International career
- 1993: Nigeria U-17 / 6 / (0)
- 1996: Nigeria U-23 / 6 / (0)
- 1996–2003: Nigeria / 8 / (0)

Medal record

= Mobi Oparaku =

Nigerian footballer

Mobi Patrick Oparaku (born 1 December 1976) is a Nigerian former professional footballer who played as a defender.

== Club career ==
Oparaku was born in Owerri, Imo State. He played for several clubs in Belgium. In 2000, Oparaku spent one season with the El Paso Patriots in the USL A-League. In 2001, he played for the Connecticut Wolves.

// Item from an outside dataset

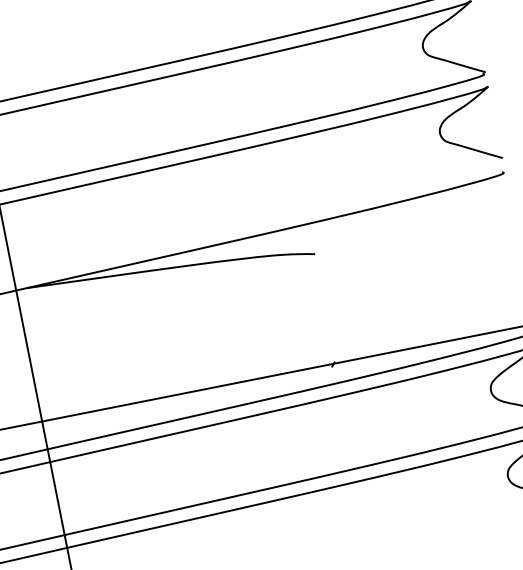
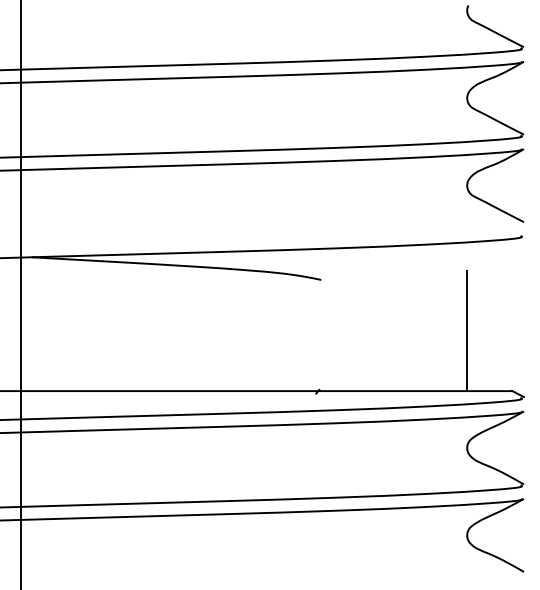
line: (467, 275) -> (466, 330), added

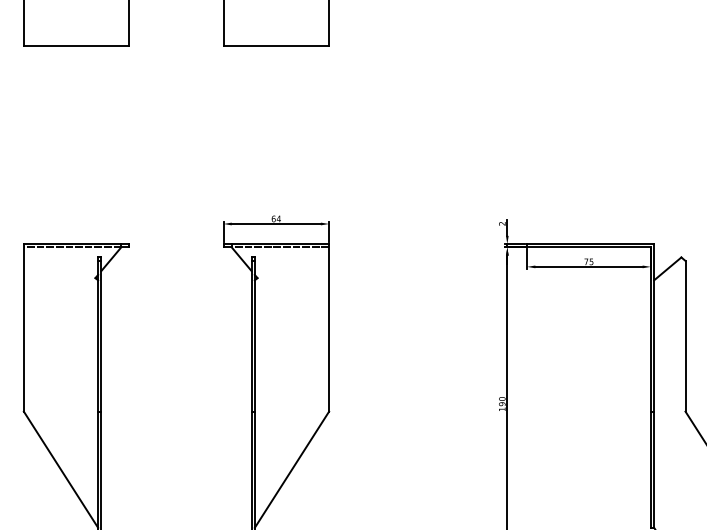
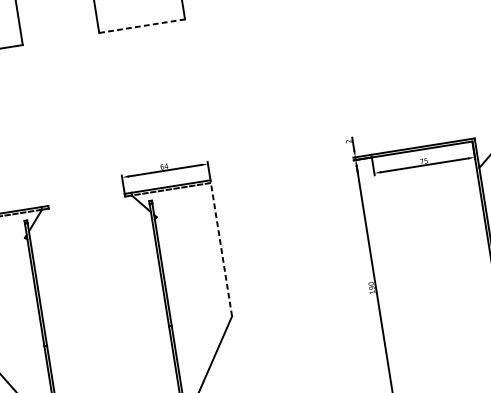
line: (276, 46) -> (142, 26), solid -> dashed
line: (329, 327) -> (221, 247), solid -> dashed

In December 2005 he returned to Nigeria with teammate Rashidi Yekini to Gateway F.C.

== International career ==
Oparaku played six matches at 1993 FIFA U-17 World Championship.

For the Nigeria senior national team, he was a participant at the 1996 Olympic Games, where Nigeria won the gold medal and at the 1998 FIFA World Cup.